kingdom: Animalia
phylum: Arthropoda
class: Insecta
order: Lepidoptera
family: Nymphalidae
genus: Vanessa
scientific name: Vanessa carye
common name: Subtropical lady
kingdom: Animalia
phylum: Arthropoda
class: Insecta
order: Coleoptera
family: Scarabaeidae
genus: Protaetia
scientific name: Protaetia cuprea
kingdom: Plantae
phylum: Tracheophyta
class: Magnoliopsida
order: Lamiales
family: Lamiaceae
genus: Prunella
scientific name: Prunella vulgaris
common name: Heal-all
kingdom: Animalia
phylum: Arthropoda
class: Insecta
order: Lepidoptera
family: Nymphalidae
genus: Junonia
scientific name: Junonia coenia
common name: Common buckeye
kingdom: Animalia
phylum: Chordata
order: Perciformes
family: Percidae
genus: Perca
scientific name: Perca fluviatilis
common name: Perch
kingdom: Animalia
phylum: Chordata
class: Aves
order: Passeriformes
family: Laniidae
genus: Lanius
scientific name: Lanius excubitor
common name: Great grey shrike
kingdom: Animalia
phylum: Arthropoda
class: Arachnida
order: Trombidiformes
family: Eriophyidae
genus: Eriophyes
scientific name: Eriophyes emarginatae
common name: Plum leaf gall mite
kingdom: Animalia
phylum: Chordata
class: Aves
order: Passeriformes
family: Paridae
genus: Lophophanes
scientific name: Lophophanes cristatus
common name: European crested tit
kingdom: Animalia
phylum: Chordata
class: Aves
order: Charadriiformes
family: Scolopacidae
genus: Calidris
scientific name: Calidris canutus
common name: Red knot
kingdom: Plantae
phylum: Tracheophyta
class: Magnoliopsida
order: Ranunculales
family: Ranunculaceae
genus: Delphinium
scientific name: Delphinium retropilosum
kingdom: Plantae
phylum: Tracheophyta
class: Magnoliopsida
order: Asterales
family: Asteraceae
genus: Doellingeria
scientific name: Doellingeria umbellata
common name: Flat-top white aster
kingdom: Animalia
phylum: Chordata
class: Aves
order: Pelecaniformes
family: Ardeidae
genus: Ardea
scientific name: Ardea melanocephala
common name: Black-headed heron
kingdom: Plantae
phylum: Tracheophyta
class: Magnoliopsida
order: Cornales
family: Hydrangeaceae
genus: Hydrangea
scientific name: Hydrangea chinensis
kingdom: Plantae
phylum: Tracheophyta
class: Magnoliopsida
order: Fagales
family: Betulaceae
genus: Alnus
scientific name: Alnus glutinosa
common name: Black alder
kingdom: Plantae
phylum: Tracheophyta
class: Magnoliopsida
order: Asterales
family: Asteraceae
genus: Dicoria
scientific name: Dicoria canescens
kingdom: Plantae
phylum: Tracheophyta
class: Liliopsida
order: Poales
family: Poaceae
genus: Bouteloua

**The exercise:** Rewrite all of the data above, replacing every "common name" with "vernacular name" and leaving everything else unchanged.

**Answer to this task:**
kingdom: Animalia
phylum: Arthropoda
class: Insecta
order: Lepidoptera
family: Nymphalidae
genus: Vanessa
scientific name: Vanessa carye
vernacular name: Subtropical lady
kingdom: Animalia
phylum: Arthropoda
class: Insecta
order: Coleoptera
family: Scarabaeidae
genus: Protaetia
scientific name: Protaetia cuprea
kingdom: Plantae
phylum: Tracheophyta
class: Magnoliopsida
order: Lamiales
family: Lamiaceae
genus: Prunella
scientific name: Prunella vulgaris
vernacular name: Heal-all
kingdom: Animalia
phylum: Arthropoda
class: Insecta
order: Lepidoptera
family: Nymphalidae
genus: Junonia
scientific name: Junonia coenia
vernacular name: Common buckeye
kingdom: Animalia
phylum: Chordata
order: Perciformes
family: Percidae
genus: Perca
scientific name: Perca fluviatilis
vernacular name: Perch
kingdom: Animalia
phylum: Chordata
class: Aves
order: Passeriformes
family: Laniidae
genus: Lanius
scientific name: Lanius excubitor
vernacular name: Great grey shrike
kingdom: Animalia
phylum: Arthropoda
class: Arachnida
order: Trombidiformes
family: Eriophyidae
genus: Eriophyes
scientific name: Eriophyes emarginatae
vernacular name: Plum leaf gall mite
kingdom: Animalia
phylum: Chordata
class: Aves
order: Passeriformes
family: Paridae
genus: Lophophanes
scientific name: Lophophanes cristatus
vernacular name: European crested tit
kingdom: Animalia
phylum: Chordata
class: Aves
order: Charadriiformes
family: Scolopacidae
genus: Calidris
scientific name: Calidris canutus
vernacular name: Red knot
kingdom: Plantae
phylum: Tracheophyta
class: Magnoliopsida
order: Ranunculales
family: Ranunculaceae
genus: Delphinium
scientific name: Delphinium retropilosum
kingdom: Plantae
phylum: Tracheophyta
class: Magnoliopsida
order: Asterales
family: Asteraceae
genus: Doellingeria
scientific name: Doellingeria umbellata
vernacular name: Flat-top white aster
kingdom: Animalia
phylum: Chordata
class: Aves
order: Pelecaniformes
family: Ardeidae
genus: Ardea
scientific name: Ardea melanocephala
vernacular name: Black-headed heron
kingdom: Plantae
phylum: Tracheophyta
class: Magnoliopsida
order: Cornales
family: Hydrangeaceae
genus: Hydrangea
scientific name: Hydrangea chinensis
kingdom: Plantae
phylum: Tracheophyta
class: Magnoliopsida
order: Fagales
family: Betulaceae
genus: Alnus
scientific name: Alnus glutinosa
vernacular name: Black alder
kingdom: Plantae
phylum: Tracheophyta
class: Magnoliopsida
order: Asterales
family: Asteraceae
genus: Dicoria
scientific name: Dicoria canescens
kingdom: Plantae
phylum: Tracheophyta
class: Liliopsida
order: Poales
family: Poaceae
genus: Bouteloua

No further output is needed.